The Nile Dam Chaos
Here we are talking about the Grand Renaissance Dam, which Ethiopia is building, will be Africa's biggest hydroelectric power plant once completed.
Construction of the dam on the Blue Nile tributary in the highlands of Northern Ethiopia started in 2011, which account for 85% of Nile's water flow.
However, Egypt and Ethiopia have been forced into political rows due to the Mega Dam, while Sudan has been trapped between them.
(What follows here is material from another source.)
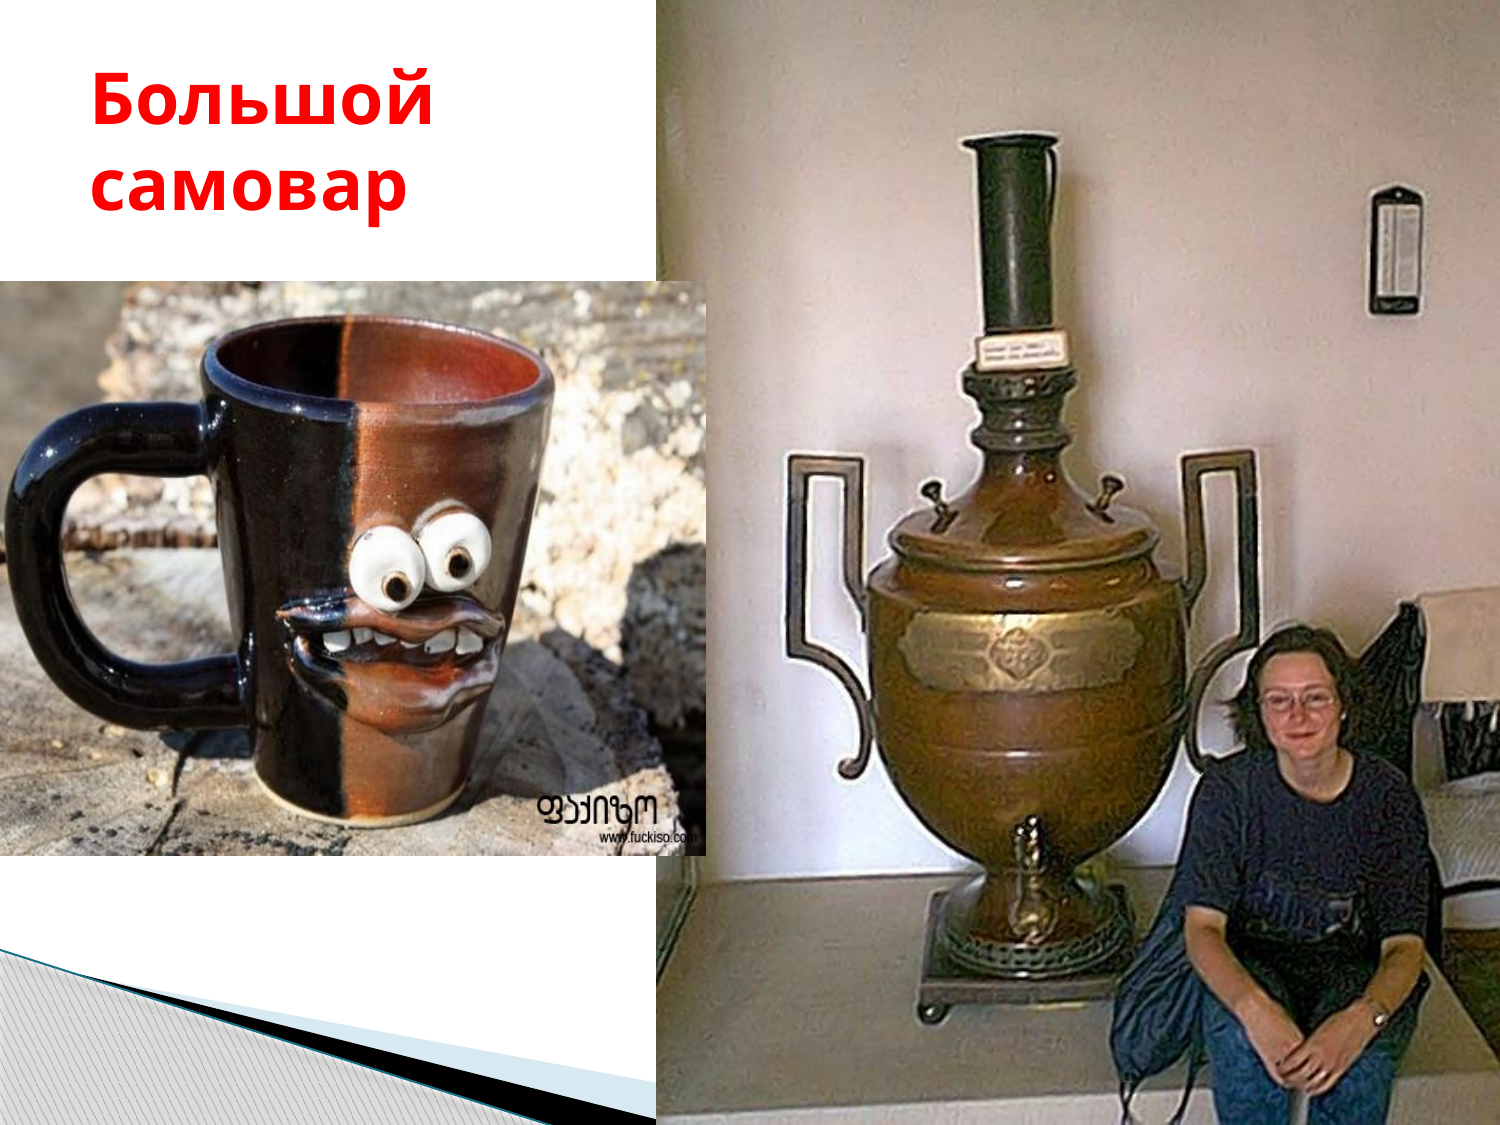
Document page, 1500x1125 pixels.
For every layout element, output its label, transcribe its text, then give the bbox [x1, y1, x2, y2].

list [655, 0, 1500, 1125]
title Большой самовар [75, 45, 650, 233]
picture [0, 281, 706, 856]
Rumours are that this political standoff could even lead to an armed conflict, and the United States is helping to mediate between the two countries so that situation doesn’t lead to that.
But what is the problem?
Plans to fill up the mega dam are the main cause of the conflict, as Egypt fears the project would allow Ethiopia to regulate the flow of the longest river in Africa.
Hydroelectric power stations do not absorb water, but the speed at which the dam's reservoir is filled up by Ethiopia can influence the downstream flow.
The more time Ethiopia takes to fill the reservoir, (which is going to be larger than Greater London with a cumulative capacity of 74 billion cubic metres), the less impact there will be on the river table.
Ethiopia’s target? Six Years.
But Egypt has proposed a longer period - so that the level of the river does not dramatically drop, especially in the initial phase of filling the reservoir.
Three-way talks between Egypt, Sudan and Ethiopia over operating the dam and filling its reservoir have made no progress in more four years - which the US has now been trying to mediate.
But why are we bringing it up again now?
The negotiation session held Aug 28 between Egypt, Ethiopia and Sudan on the Grand Ethiopian Renaissance Dam (GERD) under the auspices of the African Union (AU) ended amid failure to reach a unified draft that includes each of the country’s proposals. It fell short of agreeing on a satisfactory and binding solution for all parties.
But that is not all.
The commander of the Ethiopian air force, Gen. Yilma Mardasa, on Oct. 2, has issued a press statement saying the Ethiopian air force has the ability to secure and defend the dam.
Ethiopia is not backing off.
The administration of President Donald Trump is denying Ethiopia up to $130 million of financial aid after its unilateral decision to start filling the Grand Ethiopian Renaissance Dam. Its move has been perceived by Ethiopia as a neocolonial intervention to impose a biased agreement in favor of Egypt. China invested $1.2 billion into the project — nearly one-quarter of the total cost — and Ethiopia may try to play China and the United States off of each other for support.
This has led to serious troubles and talks among the African leaders regarding a possible armed conflict. Even US mediation was called out to be biased. No one knows what is to be expected in the future, yet critics are of the opinion that the crisis even if leads to a standoff, won’t cause a war as both countries wouldn’t want to strain their economies any further.